== Ziel der Aufgabe ==
Übertrage alle folgenden Datensätze ohne Leerzeilen in eine Markdown-Tabelle mit den Spalten „Nummer“ und „Zeile“, wobei jede Zeile ihre laufende Nummer erhält. Lass die Bilder in der Antwort weg.

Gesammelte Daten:
-- -- --

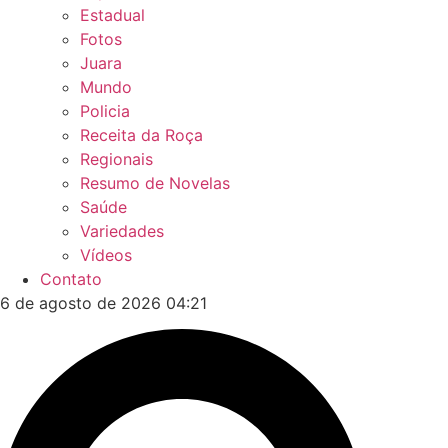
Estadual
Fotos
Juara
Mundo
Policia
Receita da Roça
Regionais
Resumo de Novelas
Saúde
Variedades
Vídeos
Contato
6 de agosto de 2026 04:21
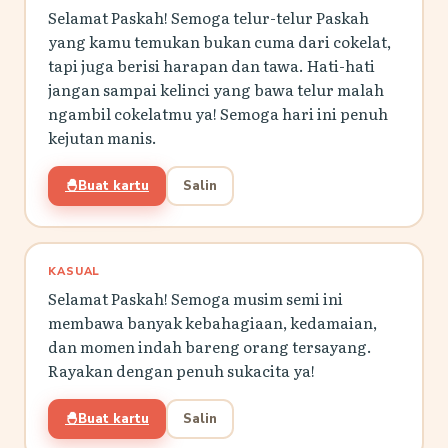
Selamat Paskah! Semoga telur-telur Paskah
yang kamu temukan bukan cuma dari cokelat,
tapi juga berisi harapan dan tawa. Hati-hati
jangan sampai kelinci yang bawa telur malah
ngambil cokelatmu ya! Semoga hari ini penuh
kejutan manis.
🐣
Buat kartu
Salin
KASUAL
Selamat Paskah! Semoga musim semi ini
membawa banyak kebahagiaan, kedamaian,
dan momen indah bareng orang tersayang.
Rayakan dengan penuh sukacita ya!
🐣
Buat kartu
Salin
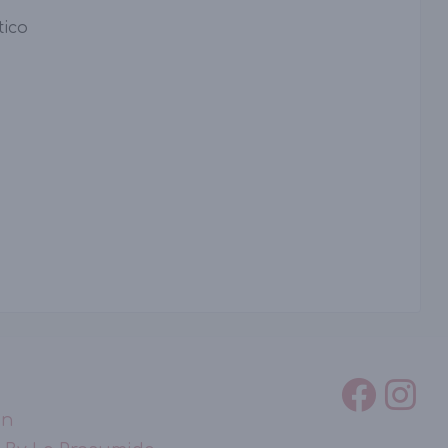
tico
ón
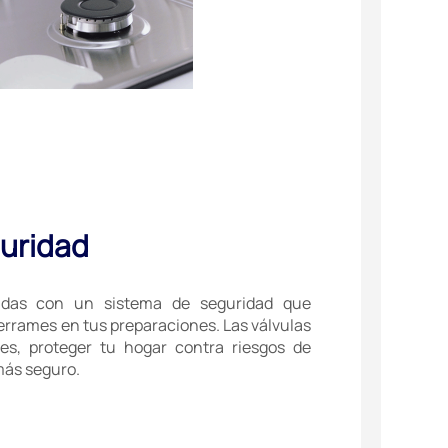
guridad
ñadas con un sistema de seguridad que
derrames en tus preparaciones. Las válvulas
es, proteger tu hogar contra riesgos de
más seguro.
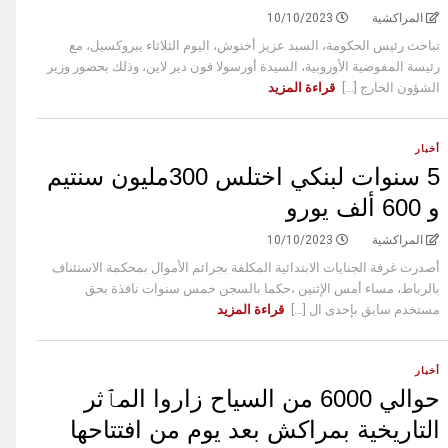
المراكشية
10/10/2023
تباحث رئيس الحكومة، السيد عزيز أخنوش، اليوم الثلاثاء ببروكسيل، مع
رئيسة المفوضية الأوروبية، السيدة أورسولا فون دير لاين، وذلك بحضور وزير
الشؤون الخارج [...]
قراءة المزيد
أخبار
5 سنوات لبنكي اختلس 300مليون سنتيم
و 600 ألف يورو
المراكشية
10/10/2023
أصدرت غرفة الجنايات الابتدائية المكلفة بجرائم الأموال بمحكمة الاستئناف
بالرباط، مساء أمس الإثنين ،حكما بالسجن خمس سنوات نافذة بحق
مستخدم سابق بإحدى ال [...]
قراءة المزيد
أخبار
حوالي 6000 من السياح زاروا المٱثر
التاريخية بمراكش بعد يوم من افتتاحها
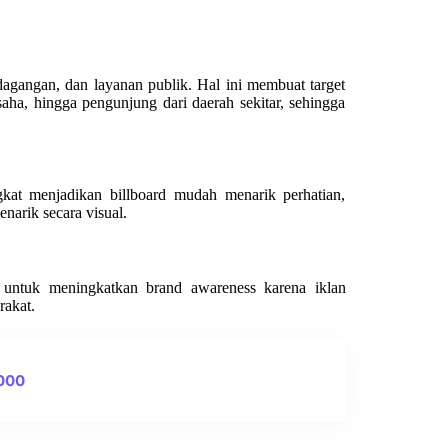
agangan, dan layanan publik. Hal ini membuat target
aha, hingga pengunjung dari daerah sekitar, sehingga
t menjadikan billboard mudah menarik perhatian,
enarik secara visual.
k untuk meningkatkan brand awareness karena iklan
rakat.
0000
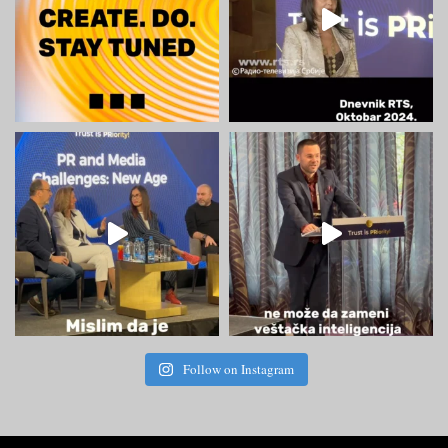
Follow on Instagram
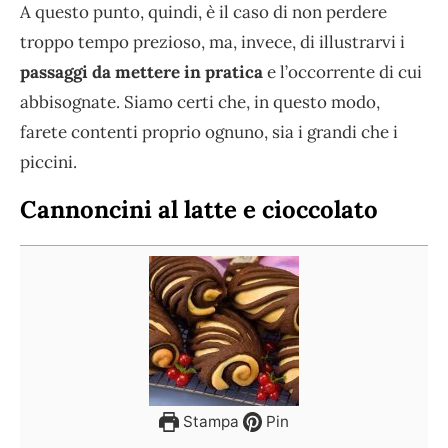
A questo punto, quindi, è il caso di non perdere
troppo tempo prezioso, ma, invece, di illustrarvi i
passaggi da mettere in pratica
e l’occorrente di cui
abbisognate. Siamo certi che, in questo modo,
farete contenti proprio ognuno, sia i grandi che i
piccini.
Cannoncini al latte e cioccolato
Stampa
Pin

-- -- --

== Antwortfeld ==
| Nummer | Zeile |
|---|---|
| 1 | Estadual |
| 2 | Fotos |
| 3 | Juara |
| 4 | Mundo |
| 5 | Policia |
| 6 | Receita da Roça |
| 7 | Regionais |
| 8 | Resumo de Novelas |
| 9 | Saúde |
| 10 | Variedades |
| 11 | Vídeos |
| 12 | Contato |
| 13 | 6 de agosto de 2026 04:21 |
| 14 | Selamat Paskah! Semoga telur-telur Paskah |
| 15 | yang kamu temukan bukan cuma dari cokelat, |
| 16 | tapi juga berisi harapan dan tawa. Hati-hati |
| 17 | jangan sampai kelinci yang bawa telur malah |
| 18 | ngambil cokelatmu ya! Semoga hari ini penuh |
| 19 | kejutan manis. |
| 20 | 🐣 |
| 21 | Buat kartu |
| 22 | Salin |
| 23 | KASUAL |
| 24 | Selamat Paskah! Semoga musim semi ini |
| 25 | membawa banyak kebahagiaan, kedamaian, |
| 26 | dan momen indah bareng orang tersayang. |
| 27 | Rayakan dengan penuh sukacita ya! |
| 28 | 🐣 |
| 29 | Buat kartu |
| 30 | Salin |
| 31 | tico |
| 32 | ón |
| 33 | guridad |
| 34 | ñadas con un sistema de seguridad que |
| 35 | derrames en tus preparaciones. Las válvulas |
| 36 | es, proteger tu hogar contra riesgos de |
| 37 | más seguro. |
| 38 | المراكشية |
| 39 | 10/10/2023 |
| 40 | تباحث رئيس الحكومة، السيد عزيز أخنوش، اليوم الثلاثاء ببروكسيل، مع |
| 41 | رئيسة المفوضية الأوروبية، السيدة أورسولا فون دير لاين، وذلك بحضور وزير |
| 42 | الشؤون الخارج [...] |
| 43 | قراءة المزيد |
| 44 | أخبار |
| 45 | 5 سنوات لبنكي اختلس 300مليون سنتيم |
| 46 | و 600 ألف يورو |
| 47 | المراكشية |
| 48 | 10/10/2023 |
| 49 | أصدرت غرفة الجنايات الابتدائية المكلفة بجرائم الأموال بمحكمة الاستئناف |
| 50 | بالرباط، مساء أمس الإثنين ،حكما بالسجن خمس سنوات نافذة بحق |
| 51 | مستخدم سابق بإحدى ال [...] |
| 52 | قراءة المزيد |
| 53 | أخبار |
| 54 | حوالي 6000 من السياح زاروا المٱثر |
| 55 | التاريخية بمراكش بعد يوم من افتتاحها |
| 56 | agangan, dan layanan publik. Hal ini membuat target |
| 57 | aha, hingga pengunjung dari daerah sekitar, sehingga |
| 58 | t menjadikan billboard mudah menarik perhatian, |
| 59 | enarik secara visual. |
| 60 | k untuk meningkatkan brand awareness karena iklan |
| 61 | rakat. |
| 62 | 0000 |
| 63 | Follow on Instagram |
| 64 | A questo punto, quindi, è il caso di non perdere |
| 65 | troppo tempo prezioso, ma, invece, di illustrarvi i |
| 66 | passaggi da mettere in pratica |
| 67 | e l’occorrente di cui |
| 68 | abbisognate. Siamo certi che, in questo modo, |
| 69 | farete contenti proprio ognuno, sia i grandi che i |
| 70 | piccini. |
| 71 | Cannoncini al latte e cioccolato |
| 72 | Stampa |
| 73 | Pin |